* Passage shown *
——

NanoStudio full review

NanoStudio is best known as a Digital Audio Workstation or DAW for iPad and iPhone. The iOS version costs £9.99 - the OS X version is free. For that princely sum you get most, but not all of the functionality of the mobile music studio. 

The heart of the software is a multitrack sequencer, labeled “Song”,  divided into tracks much like Apple’s GarageBand. You can assign one of two instrument types to each track - either an a synthesizer or drum machine. The built Eden synthesizer is NanoStudio’s secret weapon, preprogrammed with 128 presets from installation and with two banks free to add more (including a dedicated Project bank). 

While GarageBand hides its synthesizer capability under a layer of interface obfuscation, the Eden synth is very much a tool for enthusiasts. With 2 oscillators, 36 basic waveforms and 3 ADSR envelopes among the configurable settings, you can squeeze a huge array of sounds out of the Eden. If you’re more of a plug and play musician you can visit NanoStudio’s website to find links to community created instrument patches. 

The TRG-16 drum machine gives you slots to load or record samples to - with 11 slots already occupied. Of course, those samples don’t have to be drums - you can use the pad to trigger sound effects too.

NanoStudio is an all in one recording studio with generative synthesizer capabilities and outstanding mixing features.

Back to the song view, at track 0 of 16, there’s a mixer, modeled on hardware and one of the most welcome sections of NanoStudio. We’ve lost count of the number of times we’ve raised our fists to the skies and wished that GarageBand had something similar. In vain, of course, because Apple would prefer that you upgraded to Logic. 

The mixer offers up two send channels as well as those assigned to tracks in the song view. These can be used to gang channels together (for universal reverb, for example) and for effects you might use at mastering stage. The software’s bundled with several. including EQ and compressor, flange, chorus and delay.

To say that NanoStudio is the work of one person, user experience concerns have been remarkably well dealt with. It’s cleanly and neatly designed, has a clear workflow and doesn’t compromise on features for the sake of usability. If there are problems, and there always are, they are niggling rather than terminal. Things like the lack of an integrated instrument bank editor. It’s tiresome scrolling through instruments trying to find just the right sound. 

Our final niggle is a feature, not a bug. NanoStudio may be a little off-putting for people new to sequencing. There are lots of assumptions made about what the user should already know. Fortunately, good supporting documentation and a dedicated community (accessible through NanoStudio’s website) mean that the software’s easy enough to learn for those wishing to persevere.

——

* Prompt A *
Reproduce the NanoStudio review word for word from "While GarageBand hides" to "outstanding mixing features.".
* Prompt B *
Decide whether each statement agrees with the NanoStudio review, answering yes or no and quoting the words that settle it: (i) The OS X version of NanoStudio costs nothing. (ii) The Eden synthesizer is preprogrammed with 64 presets. (iii) The mixer provides two send channels.
The records below the text are drawn from a separate source.

(Recorded data)

——

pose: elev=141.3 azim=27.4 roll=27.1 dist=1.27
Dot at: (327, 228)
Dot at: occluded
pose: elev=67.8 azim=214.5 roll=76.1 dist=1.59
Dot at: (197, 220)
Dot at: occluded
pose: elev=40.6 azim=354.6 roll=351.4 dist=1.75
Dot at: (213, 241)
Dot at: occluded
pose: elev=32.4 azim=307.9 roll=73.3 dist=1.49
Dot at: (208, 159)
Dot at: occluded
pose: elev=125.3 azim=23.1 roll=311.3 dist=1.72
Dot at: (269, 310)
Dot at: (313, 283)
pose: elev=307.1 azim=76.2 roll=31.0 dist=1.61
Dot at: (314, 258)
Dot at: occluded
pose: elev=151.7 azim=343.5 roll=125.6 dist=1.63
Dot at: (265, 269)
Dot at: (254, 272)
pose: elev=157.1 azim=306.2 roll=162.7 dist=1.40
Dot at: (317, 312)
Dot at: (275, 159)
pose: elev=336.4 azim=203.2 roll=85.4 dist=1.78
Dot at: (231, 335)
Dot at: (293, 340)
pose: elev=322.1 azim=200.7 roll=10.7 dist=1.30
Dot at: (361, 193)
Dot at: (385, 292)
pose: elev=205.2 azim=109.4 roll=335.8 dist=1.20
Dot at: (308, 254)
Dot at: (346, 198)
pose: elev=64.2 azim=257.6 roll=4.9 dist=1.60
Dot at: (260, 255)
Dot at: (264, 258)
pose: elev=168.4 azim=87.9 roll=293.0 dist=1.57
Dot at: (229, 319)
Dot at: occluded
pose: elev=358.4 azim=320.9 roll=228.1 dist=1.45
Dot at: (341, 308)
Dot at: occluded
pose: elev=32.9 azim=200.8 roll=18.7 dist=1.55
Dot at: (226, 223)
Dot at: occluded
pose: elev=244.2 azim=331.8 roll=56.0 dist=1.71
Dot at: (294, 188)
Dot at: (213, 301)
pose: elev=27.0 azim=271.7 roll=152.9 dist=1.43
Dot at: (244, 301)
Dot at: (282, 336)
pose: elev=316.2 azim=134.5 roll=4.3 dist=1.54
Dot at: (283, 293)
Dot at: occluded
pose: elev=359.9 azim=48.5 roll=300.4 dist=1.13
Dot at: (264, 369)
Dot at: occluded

——

* Exercise result A *
While GarageBand hides its synthesizer capability under a layer of interface obfuscation, the Eden synth is very much a tool for enthusiasts. With 2 oscillators, 36 basic waveforms and 3 ADSR envelopes among the configurable settings, you can squeeze a huge array of sounds out of the Eden. If you’re more of a plug and play musician you can visit NanoStudio’s website to find links to community created instrument patches. 

The TRG-16 drum machine gives you slots to load or record samples to - with 11 slots already occupied. Of course, those samples don’t have to be drums - you can use the pad to trigger sound effects too.

NanoStudio is an all in one recording studio with generative synthesizer capabilities and outstanding mixing features.

* Exercise result B *
(i) Yes: "the OS X version is free."
(ii) No: "preprogrammed with 128 presets from installation."
(iii) Yes: "The mixer offers up two send channels."